§ Exercise brief: Starting with the first line of the listing and going on through the line with "خدمة العملاء", replace "Piga Simu" with "Call" and write those lines out again with nothing else changed. Leave the pictures out.
******
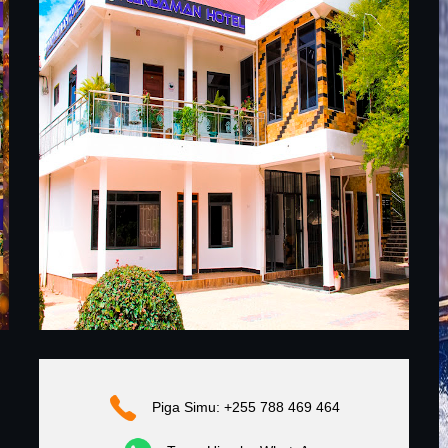
Piga Simu: +255 788 469 464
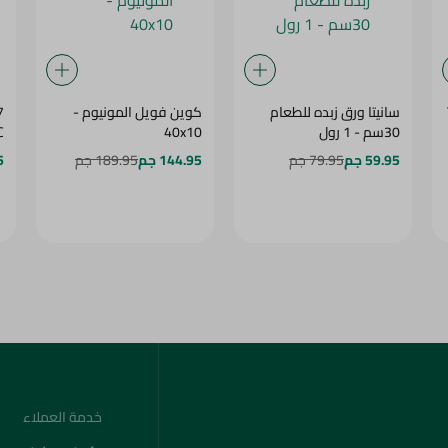
سانيتا ورق زبده للطعام
كوين فويل المونيوم -
7
30سم - 1 رول
40x10
C
59.95 جم
79.95 جم
144.95 جم
189.95 جم
5
خدمة العملاء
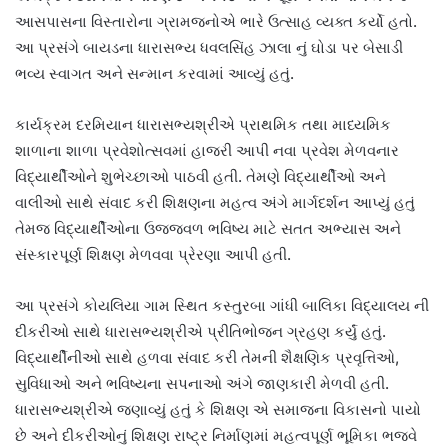
આસપાસના વિસ્તારોના ગ્રામજનોએ ભારે ઉત્સાહ વ્યક્ત કર્યો હતો.
આ પ્રસંગે બાયડના ધારાસભ્ય ધવલસિંહ ઝાલા નું ઘોડા પર બેસાડી
ભવ્ય સ્વાગત અને સન્માન કરવામાં આવ્યું હતું.
કાર્યક્રમ દરમિયાન ધારાસભ્યશ્રીએ પ્રાથમિક તથા માધ્યમિક
શાળાના શાળા પ્રવેશોત્સવમાં હાજરી આપી નવા પ્રવેશ મેળવનાર
વિદ્યાર્થીઓને શુભેચ્છાઓ પાઠવી હતી. તેમણે વિદ્યાર્થીઓ અને
વાલીઓ સાથે સંવાદ કરી શિક્ષણના મહત્વ અંગે માર્ગદર્શન આપ્યું હતું
તેમજ વિદ્યાર્થીઓના ઉજ્જવળ ભવિષ્ય માટે સતત અભ્યાસ અને
સંસ્કારપૂર્ણ શિક્ષણ મેળવવા પ્રેરણા આપી હતી.
આ પ્રસંગે કોયલિયા ગામ સ્થિત કસ્તુરબા ગાંધી બાલિકા વિદ્યાલય ની
દીકરીઓ સાથે ધારાસભ્યશ્રીએ પ્રીતિભોજન ગ્રહણ કર્યું હતું.
વિદ્યાર્થીનીઓ સાથે હળવા સંવાદ કરી તેમની શૈક્ષણિક પ્રવૃત્તિઓ,
સુવિધાઓ અને ભવિષ્યના સપનાઓ અંગે જાણકારી મેળવી હતી.
ધારાસભ્યશ્રીએ જણાવ્યું હતું કે શિક્ષણ એ સમાજના વિકાસનો પાયો
છે અને દીકરીઓનું શિક્ષણ રાષ્ટ્ર નિર્માણમાં મહત્વપૂર્ણ ભૂમિકા ભજવે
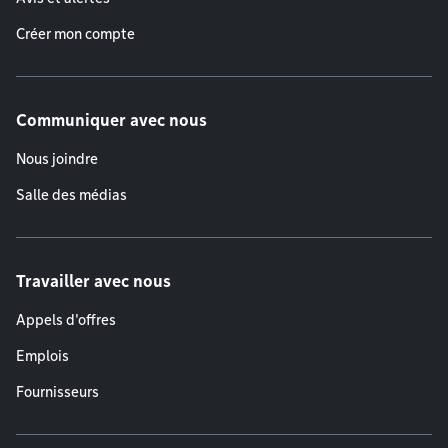
Créer mon compte
Communiquer avec nous
Nous joindre
Salle des médias
Travailler avec nous
Appels d'offres
Emplois
Fournisseurs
******
§ Reply to the task:
Call: +255 788 469 464
سانيتا ورق زبده للطعام
كوين فويل المونيوم -
7
30سم - 1 رول
40x10
C
59.95 جم
79.95 جم
144.95 جم
189.95 جم
5
خدمة العملاء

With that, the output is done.